I'm puzzled as to how this could be done without an Orch. The only way I can think of would be along the lines of:
The receive port for the initial messages just 'eats' the messages,
e.g. subscribing these messages to a dummy Send port with the Null Adapter,
ignoring them totally.
You monitor the Shared document library with a receive port, looking for any ? any new? document there.
Any located documents are subscribed by a send port and sent downstream.
An orchestration based approach would be along the lines of:
Orch is triggered by a receive of the Initial notification of an 'upcoming' new file to the library. If your initial notification is request response (e.g. exposed web service, you can immediately and synchronously issue the response)
Another receive port is used to do the monitoring of availability and retrieval of the file from shared library, correlating to the original notification message (e.g. by filename, or other key)
A mechanism to handle the retry if the document isn't available, and potentially an eventual timeout, e.g. if the document never makes it to the shared library.

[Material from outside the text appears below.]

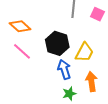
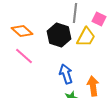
black hexagon: (57, 43) -> (59, 35), moved
yellow trapezoid: (84, 52) -> (86, 37), moved

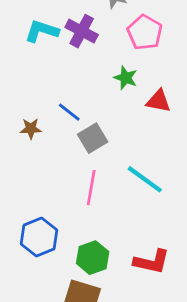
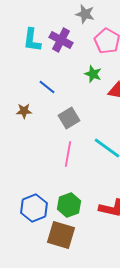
cyan L-shape: (42, 31) -> (32, 40), turned -100
blue line: (69, 112) -> (47, 87), moved
blue hexagon: (39, 237) -> (34, 208), moved

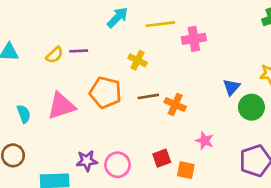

And on success, a send port to then send the document downstream
Placing the delay shape in the Orch will offer more scalability than e.g. using Thread.Sleep() or similar in custom adapter or pipeline code, since BTS just calculates ad stamps the 'awaken' timestamp on the SQL record and can then dehydrate the orch, freeing up the thread.
The 'is the file there yet?' check can be done with a retry loop, delaying after each failed check, with a parallel branch with a timeout e.g. after an hour or so.

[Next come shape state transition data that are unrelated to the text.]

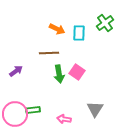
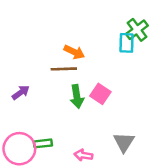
orange arrow: (57, 29) -> (74, 52), moved
cyan rectangle: (79, 33) -> (126, 43), moved

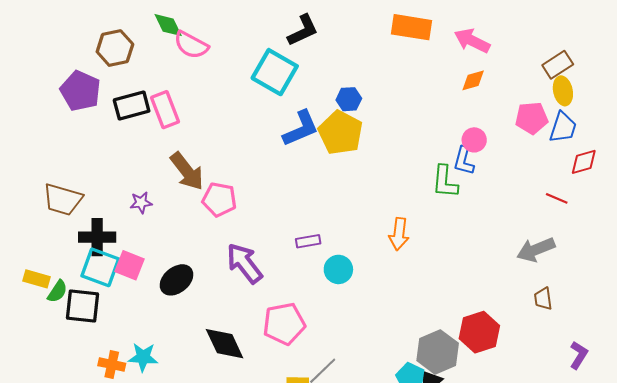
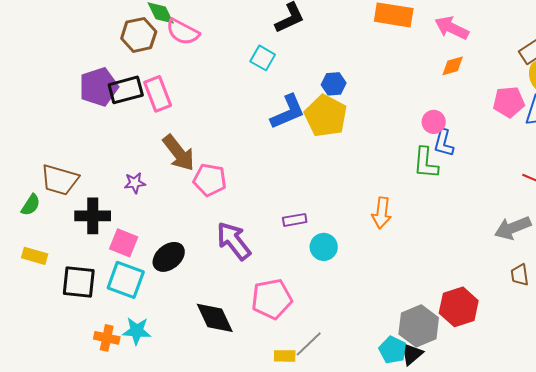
brown hexagon: (115, 48) -> (139, 35), moved
cyan square: (275, 72) -> (263, 58), size x0.6
purple pentagon: (80, 91) -> (99, 87), moved, turned 30
pink circle: (474, 140) -> (434, 122), moved
cyan square: (100, 267) -> (126, 280), moved
green semicircle: (57, 291) -> (31, 205), moved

The polling interval can be controlled in the receive location, so I do not understand what you mean by there is no time based subscriptions in Biztalk. You also have a schedule window.
One way to introduce delay is to send that initial message to an internal webservice, which will simply post back the message to Biztalk after a specified time interval.
There are also loopback adapters, which simply post the message back into the messagebox. This can be ammended to add a delay.